I've melted a few grams of silver with fresnel-concentrated solar, but I wasn't able to melt a full ounce even with a freestanding fresnel lens about 3ft (1.0m) tall. Even here in Alaska, with the sun never higher than about 45 degrees above the horizon, the heating seems consistent with 1,000 watts / square meter of actual sunlight area. With a total collecting area of about 0.4 square meters, it's only a 400 watt heater, but it's concentrated into a spot about 10mm across, so it will promptly melt small amounts of powdered metals or even rocks, which melt to a neat black obsidian glass. Graphite makes a long-lasting crucible, but it does conduct heat away.

One issue with scaling up solar concentrators is there is an inherent spot size limit, minimum diameter about 1/200th the focal length, that applies whether you're lens or mirror based. In practice with a simple wood frame I can get a spot about 1/100th the focal length. This limits the peak heat, especially in air, but 1000 C is easy to obtain in small samples, and it will easily melt copper and silver. Good focus requires the lens to be aligned to within about 1 degree, since a misaligned spot spreads out rapidly.

Very nice!

 

[goldshark]

JWT has gold coated berillyum segments composing the principal mirror

Thanks M, I did not know that! I had heard the IR protection was the shield, with varying filters to measure different color wavelengths, then over lapped or blended to get a better picture of deep space, through gas clouds.

 

[goldshark]

I've melted a few grams of silver with fresnel-concentrated solar, but I wasn't able to melt a full ounce even with a freestanding fresnel lens about 3ft (1.0m) tall. Even here in Alaska, with the sun never higher than about 45 degrees above the horizon, the heating seems consistent with 1,000 watts / square meter of actual sunlight area. With a total collecting area of about 0.4 square meters, it's only a 400 watt heater, but it's concentrated into a spot about 10mm across, so it will promptly melt small amounts of powdered metals or even rocks, which melt to a neat black obsidian glass. Graphite makes a long-lasting crucible, but it does conduct heat away.

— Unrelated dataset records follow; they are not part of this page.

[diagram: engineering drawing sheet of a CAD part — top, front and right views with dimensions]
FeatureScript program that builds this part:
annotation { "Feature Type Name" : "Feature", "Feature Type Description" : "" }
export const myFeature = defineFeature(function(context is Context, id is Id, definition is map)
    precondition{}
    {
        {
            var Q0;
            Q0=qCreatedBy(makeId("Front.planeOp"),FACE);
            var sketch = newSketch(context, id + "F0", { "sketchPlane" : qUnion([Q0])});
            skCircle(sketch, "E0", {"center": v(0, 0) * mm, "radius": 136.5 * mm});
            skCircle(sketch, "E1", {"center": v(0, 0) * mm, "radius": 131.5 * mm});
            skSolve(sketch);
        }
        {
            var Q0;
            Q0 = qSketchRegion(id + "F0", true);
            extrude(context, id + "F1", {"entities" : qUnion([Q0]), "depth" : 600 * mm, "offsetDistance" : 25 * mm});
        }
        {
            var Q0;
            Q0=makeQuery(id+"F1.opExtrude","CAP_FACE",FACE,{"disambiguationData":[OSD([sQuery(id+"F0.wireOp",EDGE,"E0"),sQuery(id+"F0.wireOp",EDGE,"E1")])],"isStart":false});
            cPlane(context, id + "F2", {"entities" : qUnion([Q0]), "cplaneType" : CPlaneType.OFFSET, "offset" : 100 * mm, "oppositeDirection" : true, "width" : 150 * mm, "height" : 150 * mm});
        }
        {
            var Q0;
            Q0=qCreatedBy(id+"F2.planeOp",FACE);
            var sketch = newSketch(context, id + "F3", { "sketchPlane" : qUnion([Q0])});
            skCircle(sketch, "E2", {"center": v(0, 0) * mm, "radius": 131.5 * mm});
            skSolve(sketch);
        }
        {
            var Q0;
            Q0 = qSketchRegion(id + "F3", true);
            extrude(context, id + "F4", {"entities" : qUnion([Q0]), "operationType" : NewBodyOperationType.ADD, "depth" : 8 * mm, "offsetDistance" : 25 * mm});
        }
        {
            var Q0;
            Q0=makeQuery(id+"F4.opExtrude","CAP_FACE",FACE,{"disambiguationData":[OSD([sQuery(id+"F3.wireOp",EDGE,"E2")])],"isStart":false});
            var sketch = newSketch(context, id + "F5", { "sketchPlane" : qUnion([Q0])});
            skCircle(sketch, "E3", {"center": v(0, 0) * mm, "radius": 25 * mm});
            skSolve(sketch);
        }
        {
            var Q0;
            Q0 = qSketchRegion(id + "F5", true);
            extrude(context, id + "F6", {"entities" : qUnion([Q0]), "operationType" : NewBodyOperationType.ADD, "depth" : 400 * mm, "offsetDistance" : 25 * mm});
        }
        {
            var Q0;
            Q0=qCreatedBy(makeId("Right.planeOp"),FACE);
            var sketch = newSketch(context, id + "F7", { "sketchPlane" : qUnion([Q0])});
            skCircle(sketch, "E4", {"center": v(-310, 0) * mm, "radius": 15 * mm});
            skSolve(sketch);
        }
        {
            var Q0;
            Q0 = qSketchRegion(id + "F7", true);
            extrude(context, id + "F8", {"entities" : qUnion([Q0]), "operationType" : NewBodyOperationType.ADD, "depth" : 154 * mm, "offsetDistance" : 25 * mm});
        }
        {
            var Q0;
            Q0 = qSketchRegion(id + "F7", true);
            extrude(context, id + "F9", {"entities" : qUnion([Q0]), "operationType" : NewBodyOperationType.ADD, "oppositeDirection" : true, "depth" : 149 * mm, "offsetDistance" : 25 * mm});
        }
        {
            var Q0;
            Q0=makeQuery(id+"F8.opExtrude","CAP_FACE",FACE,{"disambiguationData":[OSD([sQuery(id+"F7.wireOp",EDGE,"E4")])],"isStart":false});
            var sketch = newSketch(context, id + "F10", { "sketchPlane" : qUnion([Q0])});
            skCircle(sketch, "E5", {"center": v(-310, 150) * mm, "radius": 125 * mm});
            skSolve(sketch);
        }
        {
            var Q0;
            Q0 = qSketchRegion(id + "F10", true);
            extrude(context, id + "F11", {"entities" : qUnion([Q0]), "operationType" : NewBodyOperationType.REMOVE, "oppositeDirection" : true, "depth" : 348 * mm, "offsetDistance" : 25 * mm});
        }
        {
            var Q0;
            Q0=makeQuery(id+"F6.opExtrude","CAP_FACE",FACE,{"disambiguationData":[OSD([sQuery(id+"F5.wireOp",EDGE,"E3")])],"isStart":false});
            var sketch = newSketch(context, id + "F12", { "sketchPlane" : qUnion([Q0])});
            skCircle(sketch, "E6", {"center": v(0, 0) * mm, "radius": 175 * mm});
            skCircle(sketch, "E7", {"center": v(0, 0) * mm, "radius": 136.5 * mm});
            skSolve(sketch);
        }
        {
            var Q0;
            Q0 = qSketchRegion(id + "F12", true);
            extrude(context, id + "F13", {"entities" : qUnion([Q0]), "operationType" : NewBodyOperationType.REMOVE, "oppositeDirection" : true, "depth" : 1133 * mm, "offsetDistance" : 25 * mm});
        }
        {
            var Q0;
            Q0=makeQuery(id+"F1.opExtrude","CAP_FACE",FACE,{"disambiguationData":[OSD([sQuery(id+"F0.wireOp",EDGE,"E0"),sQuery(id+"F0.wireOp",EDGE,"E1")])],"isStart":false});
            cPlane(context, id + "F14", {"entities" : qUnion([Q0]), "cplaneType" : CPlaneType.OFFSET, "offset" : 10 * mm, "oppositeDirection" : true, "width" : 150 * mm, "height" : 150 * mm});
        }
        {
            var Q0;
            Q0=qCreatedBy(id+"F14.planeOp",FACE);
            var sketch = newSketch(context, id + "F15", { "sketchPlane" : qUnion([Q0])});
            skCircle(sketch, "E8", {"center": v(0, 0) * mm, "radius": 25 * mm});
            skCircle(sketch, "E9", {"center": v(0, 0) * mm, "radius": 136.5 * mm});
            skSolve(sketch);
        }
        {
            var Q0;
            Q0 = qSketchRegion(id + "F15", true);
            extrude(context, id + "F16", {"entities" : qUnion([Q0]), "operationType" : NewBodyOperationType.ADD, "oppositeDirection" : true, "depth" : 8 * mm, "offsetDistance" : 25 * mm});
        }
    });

One issue with scaling up solar concentrators is there is an inherent spot size limit, minimum diameter about 1/200th the focal length, that applies whether you're lens or mirror based. In practice with a simple wood frame I can get a spot about 1/100th the focal length. This limits the peak heat, especially in air, but 1000 C is easy to obtain in small samples, and it will easily melt copper and silver. Good focus requires the lens to be aligned to within about 1 degree, since a misaligned spot spreads out rapidly.

One of the problems I am encountering, is the need for a SiO2 coating over the metal, to protect from dust and other contaminations. It seems like a solar reflector smelter may not be doable on the large scale, using Au as the reflector surface metal. Way too costly at the time. A PV farm would provide a much more versatile energy source, but they are really not a green product at this time either, or only a percent or 2 above our little buddy fossil fuels.
I haven't given up the ghost yet. I will be ever vigilant in my search for green energy alternatives, as technology and understandings of the Universe ever evolve.